> About this exercise:
Render the lines from the start of the entries through the line containing "jälleen hyvä tilaisuus pelata kova peli." as a Markdown table with the columns Row and Line, skipping any blank lines.

Dataset Block Start

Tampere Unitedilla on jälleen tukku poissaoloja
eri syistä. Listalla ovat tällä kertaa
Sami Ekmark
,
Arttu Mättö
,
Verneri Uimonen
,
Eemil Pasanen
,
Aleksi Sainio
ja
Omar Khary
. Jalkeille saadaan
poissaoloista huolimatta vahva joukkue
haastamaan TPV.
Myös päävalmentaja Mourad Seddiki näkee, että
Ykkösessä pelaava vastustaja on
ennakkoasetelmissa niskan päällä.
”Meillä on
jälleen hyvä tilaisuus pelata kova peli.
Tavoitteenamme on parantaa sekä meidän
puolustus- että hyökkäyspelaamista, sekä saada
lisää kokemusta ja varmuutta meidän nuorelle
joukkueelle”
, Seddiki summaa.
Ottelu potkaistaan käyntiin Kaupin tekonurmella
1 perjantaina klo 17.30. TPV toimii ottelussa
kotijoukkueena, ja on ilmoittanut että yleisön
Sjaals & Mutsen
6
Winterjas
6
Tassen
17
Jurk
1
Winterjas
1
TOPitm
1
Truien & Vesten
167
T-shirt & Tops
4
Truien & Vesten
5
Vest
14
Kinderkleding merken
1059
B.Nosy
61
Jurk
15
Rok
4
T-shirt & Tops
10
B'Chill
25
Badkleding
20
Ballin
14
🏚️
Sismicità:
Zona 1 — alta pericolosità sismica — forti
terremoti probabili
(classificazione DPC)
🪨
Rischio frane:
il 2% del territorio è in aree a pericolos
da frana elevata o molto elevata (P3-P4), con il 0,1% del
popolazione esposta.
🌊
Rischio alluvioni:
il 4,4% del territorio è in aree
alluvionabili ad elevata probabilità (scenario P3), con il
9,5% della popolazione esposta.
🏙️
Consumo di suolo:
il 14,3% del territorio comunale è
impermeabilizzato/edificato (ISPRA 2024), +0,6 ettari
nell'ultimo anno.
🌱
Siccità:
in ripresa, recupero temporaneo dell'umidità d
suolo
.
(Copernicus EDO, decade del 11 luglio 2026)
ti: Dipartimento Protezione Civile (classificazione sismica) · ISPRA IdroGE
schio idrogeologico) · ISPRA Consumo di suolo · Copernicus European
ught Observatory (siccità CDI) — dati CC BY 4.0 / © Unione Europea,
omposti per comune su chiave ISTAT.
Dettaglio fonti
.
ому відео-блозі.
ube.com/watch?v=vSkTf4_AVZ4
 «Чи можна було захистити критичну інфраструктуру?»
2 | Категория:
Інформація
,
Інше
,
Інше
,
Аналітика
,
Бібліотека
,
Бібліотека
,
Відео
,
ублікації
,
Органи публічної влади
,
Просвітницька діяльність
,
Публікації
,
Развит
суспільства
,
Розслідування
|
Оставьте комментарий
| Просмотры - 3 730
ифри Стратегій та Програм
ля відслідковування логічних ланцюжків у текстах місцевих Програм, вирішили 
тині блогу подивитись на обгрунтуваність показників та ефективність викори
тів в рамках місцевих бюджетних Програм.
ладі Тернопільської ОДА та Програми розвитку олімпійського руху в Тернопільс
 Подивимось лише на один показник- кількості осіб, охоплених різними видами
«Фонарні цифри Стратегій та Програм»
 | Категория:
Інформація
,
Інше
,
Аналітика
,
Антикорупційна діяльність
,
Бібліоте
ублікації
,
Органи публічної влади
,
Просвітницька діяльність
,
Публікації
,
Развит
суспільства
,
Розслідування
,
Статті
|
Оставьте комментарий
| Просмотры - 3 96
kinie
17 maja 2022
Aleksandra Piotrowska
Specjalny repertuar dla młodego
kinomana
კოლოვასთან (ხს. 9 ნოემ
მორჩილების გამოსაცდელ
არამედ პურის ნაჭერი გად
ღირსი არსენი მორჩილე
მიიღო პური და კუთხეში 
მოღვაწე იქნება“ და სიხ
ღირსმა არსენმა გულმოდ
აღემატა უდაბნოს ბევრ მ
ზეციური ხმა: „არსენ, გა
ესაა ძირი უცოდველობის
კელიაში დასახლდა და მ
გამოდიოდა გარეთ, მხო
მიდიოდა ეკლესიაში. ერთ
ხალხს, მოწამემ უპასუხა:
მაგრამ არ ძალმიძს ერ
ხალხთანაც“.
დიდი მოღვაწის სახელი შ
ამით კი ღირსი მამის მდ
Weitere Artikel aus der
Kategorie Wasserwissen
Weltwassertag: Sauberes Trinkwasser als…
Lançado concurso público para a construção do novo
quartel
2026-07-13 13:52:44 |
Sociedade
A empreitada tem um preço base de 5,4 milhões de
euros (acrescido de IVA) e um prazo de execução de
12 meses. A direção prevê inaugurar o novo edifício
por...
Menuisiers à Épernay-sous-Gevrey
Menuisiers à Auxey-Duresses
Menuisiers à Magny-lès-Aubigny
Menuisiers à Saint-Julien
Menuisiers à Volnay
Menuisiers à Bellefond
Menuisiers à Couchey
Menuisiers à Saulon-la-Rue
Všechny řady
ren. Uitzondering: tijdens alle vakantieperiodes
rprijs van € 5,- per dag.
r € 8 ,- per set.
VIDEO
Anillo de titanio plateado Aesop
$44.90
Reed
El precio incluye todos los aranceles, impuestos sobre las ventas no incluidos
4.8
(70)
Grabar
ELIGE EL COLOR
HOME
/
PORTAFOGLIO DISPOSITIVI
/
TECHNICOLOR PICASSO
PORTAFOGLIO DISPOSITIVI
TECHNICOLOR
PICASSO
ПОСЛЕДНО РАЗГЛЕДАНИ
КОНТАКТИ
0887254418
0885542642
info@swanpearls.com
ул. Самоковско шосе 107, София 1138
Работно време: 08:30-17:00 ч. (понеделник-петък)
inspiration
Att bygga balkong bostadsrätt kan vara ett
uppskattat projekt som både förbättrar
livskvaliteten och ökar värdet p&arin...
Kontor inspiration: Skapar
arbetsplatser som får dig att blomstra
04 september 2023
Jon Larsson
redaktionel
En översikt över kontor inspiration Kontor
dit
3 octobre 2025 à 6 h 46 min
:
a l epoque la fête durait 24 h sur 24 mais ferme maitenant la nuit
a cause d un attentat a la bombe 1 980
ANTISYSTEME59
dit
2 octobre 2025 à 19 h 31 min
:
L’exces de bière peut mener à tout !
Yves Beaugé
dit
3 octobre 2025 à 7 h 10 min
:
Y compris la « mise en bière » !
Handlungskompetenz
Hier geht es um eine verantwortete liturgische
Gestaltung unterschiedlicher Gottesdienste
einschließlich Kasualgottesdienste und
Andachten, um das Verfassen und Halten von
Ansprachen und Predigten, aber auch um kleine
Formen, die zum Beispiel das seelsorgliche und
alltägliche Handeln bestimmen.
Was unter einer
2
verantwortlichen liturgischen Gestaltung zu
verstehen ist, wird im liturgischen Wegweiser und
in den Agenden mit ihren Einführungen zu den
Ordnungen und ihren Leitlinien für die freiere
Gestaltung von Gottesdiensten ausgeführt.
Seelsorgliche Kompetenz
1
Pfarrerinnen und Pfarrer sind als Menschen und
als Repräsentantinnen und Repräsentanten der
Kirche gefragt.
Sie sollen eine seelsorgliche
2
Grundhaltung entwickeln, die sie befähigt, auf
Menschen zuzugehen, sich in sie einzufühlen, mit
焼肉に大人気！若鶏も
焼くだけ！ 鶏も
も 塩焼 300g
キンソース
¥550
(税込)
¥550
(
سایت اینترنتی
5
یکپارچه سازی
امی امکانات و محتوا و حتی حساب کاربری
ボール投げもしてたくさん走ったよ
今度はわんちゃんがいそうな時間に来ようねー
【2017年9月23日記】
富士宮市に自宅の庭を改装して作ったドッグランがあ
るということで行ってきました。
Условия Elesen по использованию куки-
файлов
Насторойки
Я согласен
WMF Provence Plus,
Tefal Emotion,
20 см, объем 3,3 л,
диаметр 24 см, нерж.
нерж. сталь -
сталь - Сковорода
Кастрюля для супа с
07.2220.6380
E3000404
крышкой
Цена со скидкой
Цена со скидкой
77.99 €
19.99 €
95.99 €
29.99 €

Dataset Block End

> Response area:
| Row | Line |
|---|---|
| 1 | Tampere Unitedilla on jälleen tukku poissaoloja |
| 2 | eri syistä. Listalla ovat tällä kertaa |
| 3 | Sami Ekmark |
| 4 | , |
| 5 | Arttu Mättö |
| 6 | , |
| 7 | Verneri Uimonen |
| 8 | , |
| 9 | Eemil Pasanen |
| 10 | , |
| 11 | Aleksi Sainio |
| 12 | ja |
| 13 | Omar Khary |
| 14 | . Jalkeille saadaan |
| 15 | poissaoloista huolimatta vahva joukkue |
| 16 | haastamaan TPV. |
| 17 | Myös päävalmentaja Mourad Seddiki näkee, että |
| 18 | Ykkösessä pelaava vastustaja on |
| 19 | ennakkoasetelmissa niskan päällä. |
| 20 | ”Meillä on |
| 21 | jälleen hyvä tilaisuus pelata kova peli. |